Protection sociale et fiscalité : l’Institut La Boétie démonte les idées reçues sur l’économie française
Autre angle d’attaque du rapport de l’Institut La Boétie : la fiscalité et les prélèvements obligatoires. Souvent décriée comme « championne du monde des prélèvements », la France est ici défendue pied à pied. L’expression, juge l’Institut, est malhonnête. Car elle ignore le poids réel des dépenses privées dans les pays où la santé et la retraite sont largement privatisées.
Le rapport rappelle que « la Sécurité sociale coûte moins cher que les organismes de santé privés et elle diminue le coût des dépenses de santé ». En 2023, les frais de gestion de la Sécu et de l’État pour la santé s’élevaient à 7,8 milliards d’euros, contre 8,3 milliards pour les organismes privés. Avec une efficacité bien supérieure : 78% des dépenses de santé sont prises en charge par le public, contre 12% pour les complémentaires.
Résultat : la France offre un accès universel à la santé pour un coût maîtrisé. À rebours de ce que promeut un certain discours néolibéral, le modèle français s’avère à la fois plus juste et plus efficace.
Emploi, précarité et austérité : quand le néolibéralisme broie l’économie française
La photographie sociale est tout aussi glaçante. 90.100 emplois salariés supprimés au quatrième trimestre 2024. Un chômage en hausse continue, qui devrait atteindre 7,8% fin 2025. Les auteurs du rapport signalent une précarisation massive du travail : le développement fulgurant de la micro-entreprise cache une réalité accablante.
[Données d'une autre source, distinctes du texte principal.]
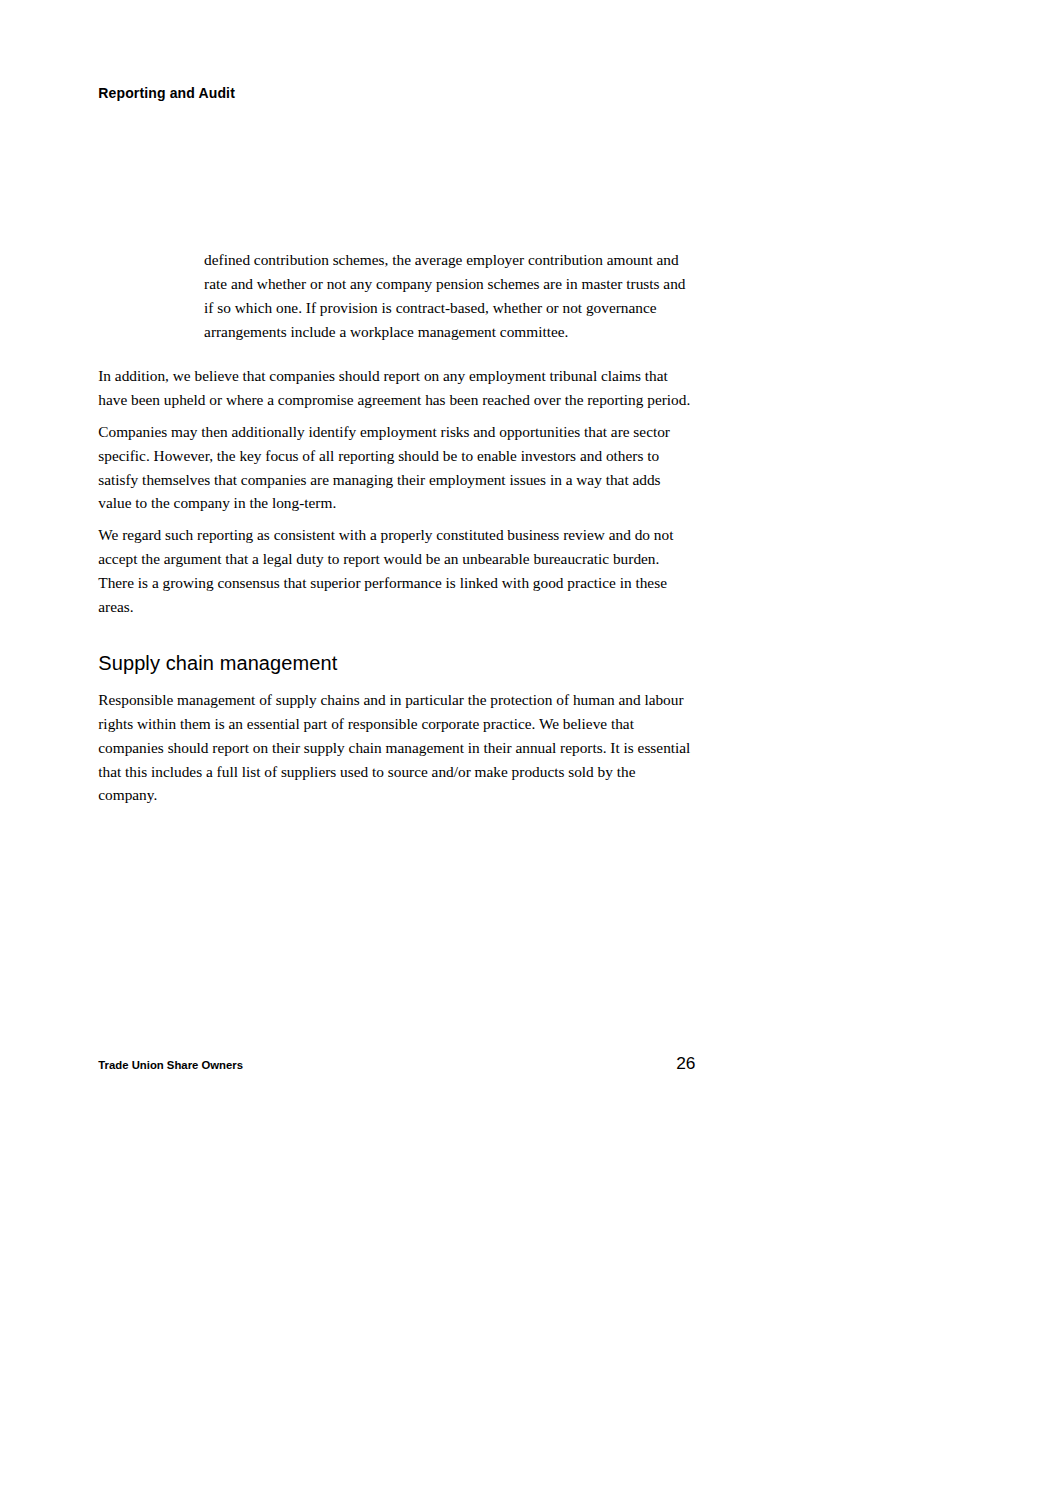Reporting and Audit
defined contribution schemes, the average employer contribution amount and rate and whether or not any company pension schemes are in master trusts and if so which one. If provision is contract-based, whether or not governance arrangements include a workplace management committee.
In addition, we believe that companies should report on any employment tribunal claims that have been upheld or where a compromise agreement has been reached over the reporting period.
Companies may then additionally identify employment risks and opportunities that are sector specific. However, the key focus of all reporting should be to enable investors and others to satisfy themselves that companies are managing their employment issues in a way that adds value to the company in the long-term.
We regard such reporting as consistent with a properly constituted business review and do not accept the argument that a legal duty to report would be an unbearable bureaucratic burden. There is a growing consensus that superior performance is linked with good practice in these areas.
Supply chain management
Responsible management of supply chains and in particular the protection of human and labour rights within them is an essential part of responsible corporate practice. We believe that companies should report on their supply chain management in their annual reports. It is essential that this includes a full list of suppliers used to source and/or make products sold by the company.
Trade Union Share Owners
26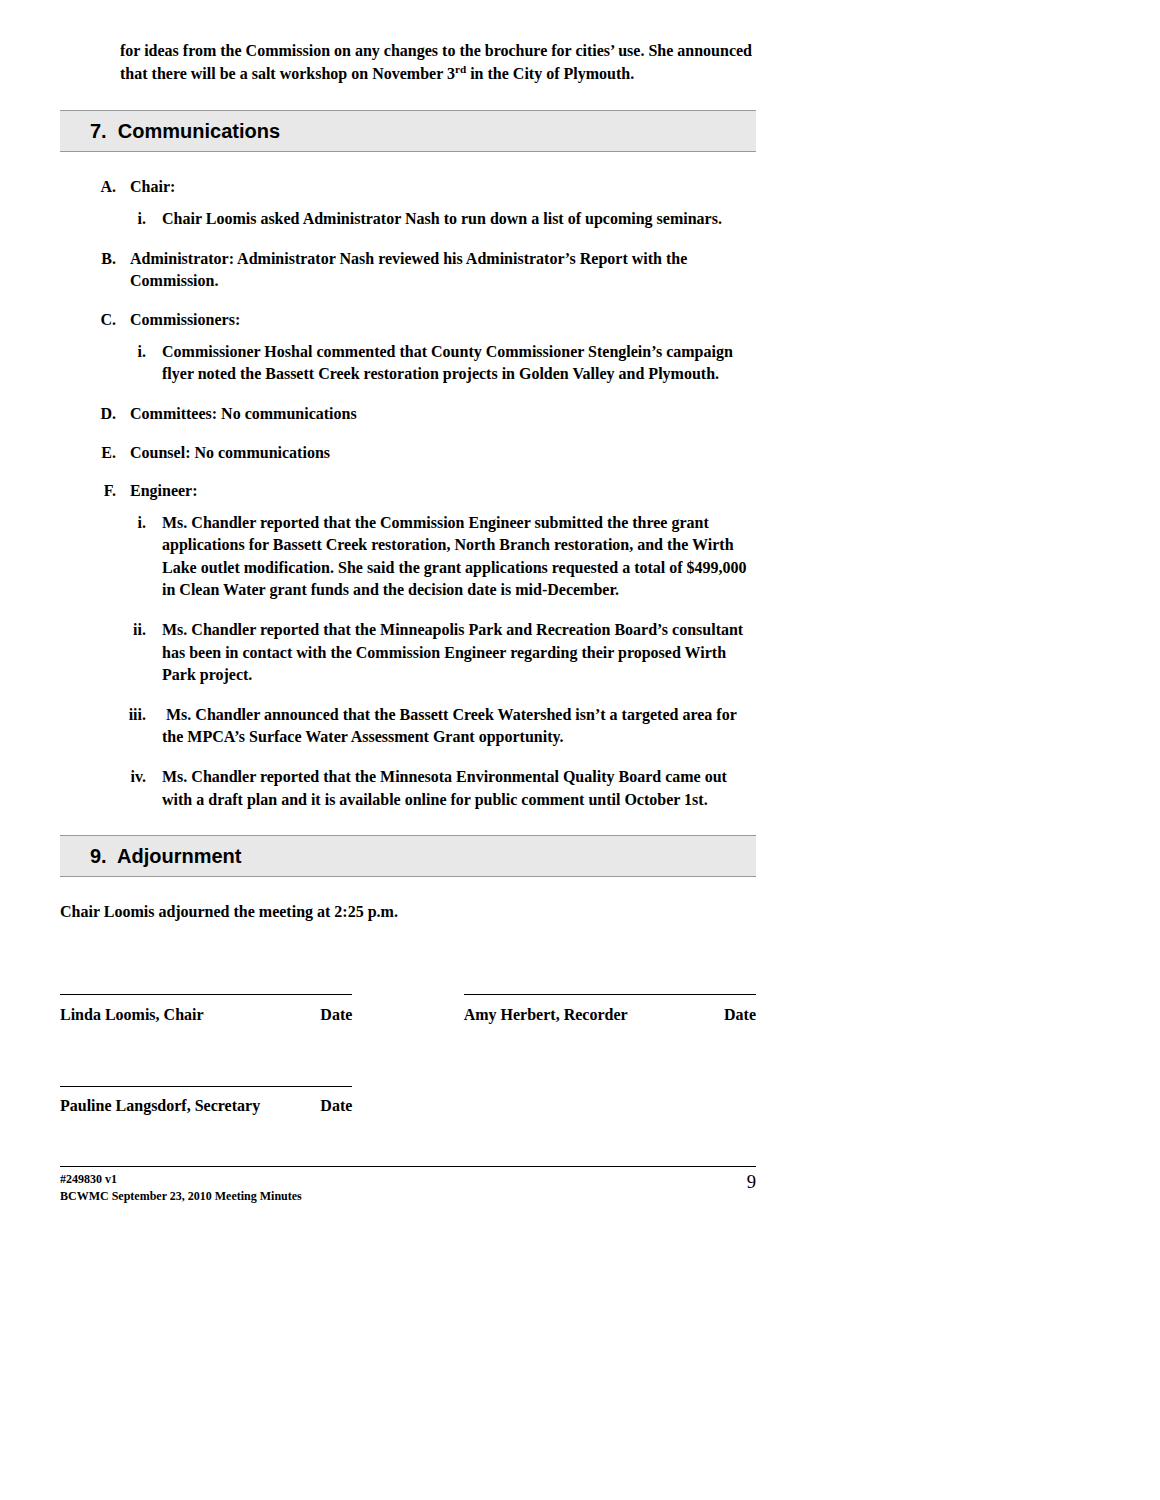for ideas from the Commission on any changes to the brochure for cities’ use. She announced that there will be a salt workshop on November 3rd in the City of Plymouth.
7. Communications
Chair:
Chair Loomis asked Administrator Nash to run down a list of upcoming seminars.
Administrator: Administrator Nash reviewed his Administrator’s Report with the Commission.
Commissioners:
Commissioner Hoshal commented that County Commissioner Stenglein’s campaign flyer noted the Bassett Creek restoration projects in Golden Valley and Plymouth.
Committees: No communications
Counsel: No communications
Engineer:
Ms. Chandler reported that the Commission Engineer submitted the three grant applications for Bassett Creek restoration, North Branch restoration, and the Wirth Lake outlet modification. She said the grant applications requested a total of $499,000 in Clean Water grant funds and the decision date is mid-December.
Ms. Chandler reported that the Minneapolis Park and Recreation Board’s consultant has been in contact with the Commission Engineer regarding their proposed Wirth Park project.
Ms. Chandler announced that the Bassett Creek Watershed isn’t a targeted area for the MPCA’s Surface Water Assessment Grant opportunity.
Ms. Chandler reported that the Minnesota Environmental Quality Board came out with a draft plan and it is available online for public comment until October 1st.
9. Adjournment
Chair Loomis adjourned the meeting at 2:25 p.m.
| Linda Loomis, Chair Date | | Amy Herbert, Recorder Date |
| Pauline Langsdorf, Secretary Date | | |
9
#249830 v1
BCWMC September 23, 2010 Meeting Minutes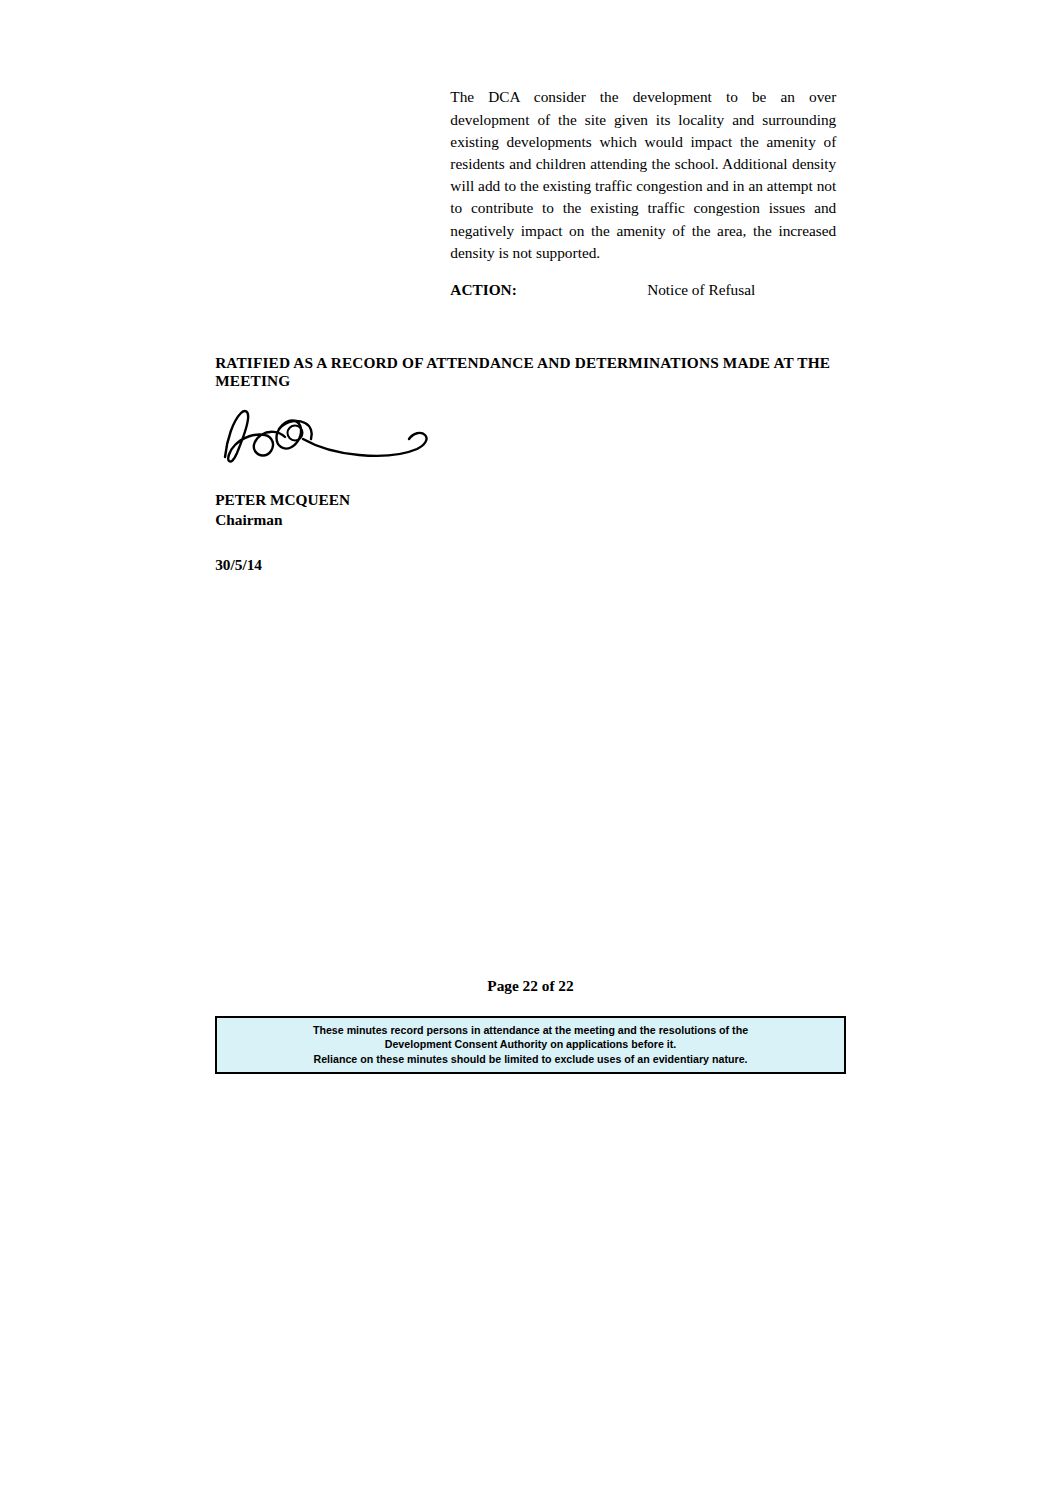The DCA consider the development to be an over development of the site given its locality and surrounding existing developments which would impact the amenity of residents and children attending the school. Additional density will add to the existing traffic congestion and in an attempt not to contribute to the existing traffic congestion issues and negatively impact on the amenity of the area, the increased density is not supported.
ACTION:
Notice of Refusal
RATIFIED AS A RECORD OF ATTENDANCE AND DETERMINATIONS MADE AT THE MEETING
PETER MCQUEEN
Chairman
30/5/14
Page 22 of 22
These minutes record persons in attendance at the meeting and the resolutions of the
Development Consent Authority on applications before it.
Reliance on these minutes should be limited to exclude uses of an evidentiary nature.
Un tiers des auto-entrepreneurs cumule avec un autre emploi. Un sur dix est créé à la demande d’un client pour éviter un contrat de travail.
En parallèle, les grandes entreprises coulent à vue : 65.844 défaillances sur 12 mois en janvier 2025. Le capitalisme à la française, lui, continue de verser des dividendes… mais supprime les postes.
En définitive, ce Point de conjoncture de l’Institut La Boétie dresse un constat implacable : après huit ans de macronisme, l’économie française est exsangue. La politique menée a enrichi les actionnaires, fragilisé les salariés, détruit les filets de sécurité collective. Et la suite ? C’est la Sécurité sociale qui est dans le viseur. Alors que le modèle français prouve sa supériorité sur les systèmes privés, l’austérité menace de s’y attaquer. Dans une économie asphyxiée, le dernier souffle pourrait bien être celui d’un système solidaire.